> _Information supplied_:
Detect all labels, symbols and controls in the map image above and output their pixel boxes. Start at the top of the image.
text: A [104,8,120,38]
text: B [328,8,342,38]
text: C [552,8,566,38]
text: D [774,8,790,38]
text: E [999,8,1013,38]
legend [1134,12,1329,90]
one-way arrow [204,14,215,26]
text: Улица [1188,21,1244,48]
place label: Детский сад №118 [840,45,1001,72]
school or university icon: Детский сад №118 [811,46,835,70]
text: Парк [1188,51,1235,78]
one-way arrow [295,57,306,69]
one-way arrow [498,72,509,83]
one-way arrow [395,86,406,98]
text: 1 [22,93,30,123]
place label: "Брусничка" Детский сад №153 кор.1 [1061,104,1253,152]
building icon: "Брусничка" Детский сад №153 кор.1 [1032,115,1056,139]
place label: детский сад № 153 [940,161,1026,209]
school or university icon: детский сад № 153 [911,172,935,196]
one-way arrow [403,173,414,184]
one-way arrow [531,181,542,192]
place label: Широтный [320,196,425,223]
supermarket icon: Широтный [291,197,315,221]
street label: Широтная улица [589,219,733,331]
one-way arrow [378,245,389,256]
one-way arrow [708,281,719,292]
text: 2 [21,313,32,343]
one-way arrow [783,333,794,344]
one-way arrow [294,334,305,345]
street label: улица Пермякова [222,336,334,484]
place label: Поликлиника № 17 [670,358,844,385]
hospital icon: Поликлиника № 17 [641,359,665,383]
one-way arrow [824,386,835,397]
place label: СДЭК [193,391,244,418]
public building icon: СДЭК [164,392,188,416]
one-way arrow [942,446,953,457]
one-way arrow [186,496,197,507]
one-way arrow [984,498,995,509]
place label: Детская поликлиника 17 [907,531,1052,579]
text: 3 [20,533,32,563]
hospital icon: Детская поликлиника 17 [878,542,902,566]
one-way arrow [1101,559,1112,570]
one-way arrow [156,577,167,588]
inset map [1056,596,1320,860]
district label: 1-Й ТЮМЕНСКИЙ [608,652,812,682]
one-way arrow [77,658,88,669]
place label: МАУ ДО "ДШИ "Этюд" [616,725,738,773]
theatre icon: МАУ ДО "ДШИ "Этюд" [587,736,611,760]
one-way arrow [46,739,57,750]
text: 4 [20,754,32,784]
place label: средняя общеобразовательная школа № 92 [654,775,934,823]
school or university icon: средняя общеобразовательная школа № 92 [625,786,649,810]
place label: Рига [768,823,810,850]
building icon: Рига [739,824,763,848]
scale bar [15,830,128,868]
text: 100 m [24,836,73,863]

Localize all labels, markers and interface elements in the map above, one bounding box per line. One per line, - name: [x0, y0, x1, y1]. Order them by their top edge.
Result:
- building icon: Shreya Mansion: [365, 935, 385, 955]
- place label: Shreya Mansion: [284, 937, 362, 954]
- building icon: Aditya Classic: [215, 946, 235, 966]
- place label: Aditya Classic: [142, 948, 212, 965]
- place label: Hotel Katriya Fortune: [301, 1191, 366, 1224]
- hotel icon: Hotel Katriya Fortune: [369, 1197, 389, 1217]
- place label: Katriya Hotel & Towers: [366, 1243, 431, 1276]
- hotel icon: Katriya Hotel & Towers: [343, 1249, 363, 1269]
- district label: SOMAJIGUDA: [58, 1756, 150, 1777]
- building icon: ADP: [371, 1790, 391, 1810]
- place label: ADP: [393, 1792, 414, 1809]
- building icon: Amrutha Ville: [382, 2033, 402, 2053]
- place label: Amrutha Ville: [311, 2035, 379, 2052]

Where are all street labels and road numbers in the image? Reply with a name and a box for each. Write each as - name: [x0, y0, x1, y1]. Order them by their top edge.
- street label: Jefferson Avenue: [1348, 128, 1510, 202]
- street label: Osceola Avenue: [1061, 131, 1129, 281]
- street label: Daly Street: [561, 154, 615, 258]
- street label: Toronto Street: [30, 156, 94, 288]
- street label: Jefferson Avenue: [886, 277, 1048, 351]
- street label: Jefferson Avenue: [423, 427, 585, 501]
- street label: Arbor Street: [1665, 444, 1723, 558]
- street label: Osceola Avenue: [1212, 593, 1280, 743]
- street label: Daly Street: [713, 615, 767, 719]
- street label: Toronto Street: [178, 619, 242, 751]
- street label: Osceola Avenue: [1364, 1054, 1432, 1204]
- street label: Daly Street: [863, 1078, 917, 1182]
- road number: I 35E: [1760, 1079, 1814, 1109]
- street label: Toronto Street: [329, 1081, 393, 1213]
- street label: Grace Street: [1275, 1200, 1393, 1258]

> _Work instruction_: Check each line of the material for "text". Copy the ones that have it.

> _Answer section_:
text: A [104,8,120,38]
text: B [328,8,342,38]
text: C [552,8,566,38]
text: D [774,8,790,38]
text: E [999,8,1013,38]
text: Улица [1188,21,1244,48]
text: Парк [1188,51,1235,78]
text: 1 [22,93,30,123]
text: 2 [21,313,32,343]
text: 3 [20,533,32,563]
text: 4 [20,754,32,784]
text: 100 m [24,836,73,863]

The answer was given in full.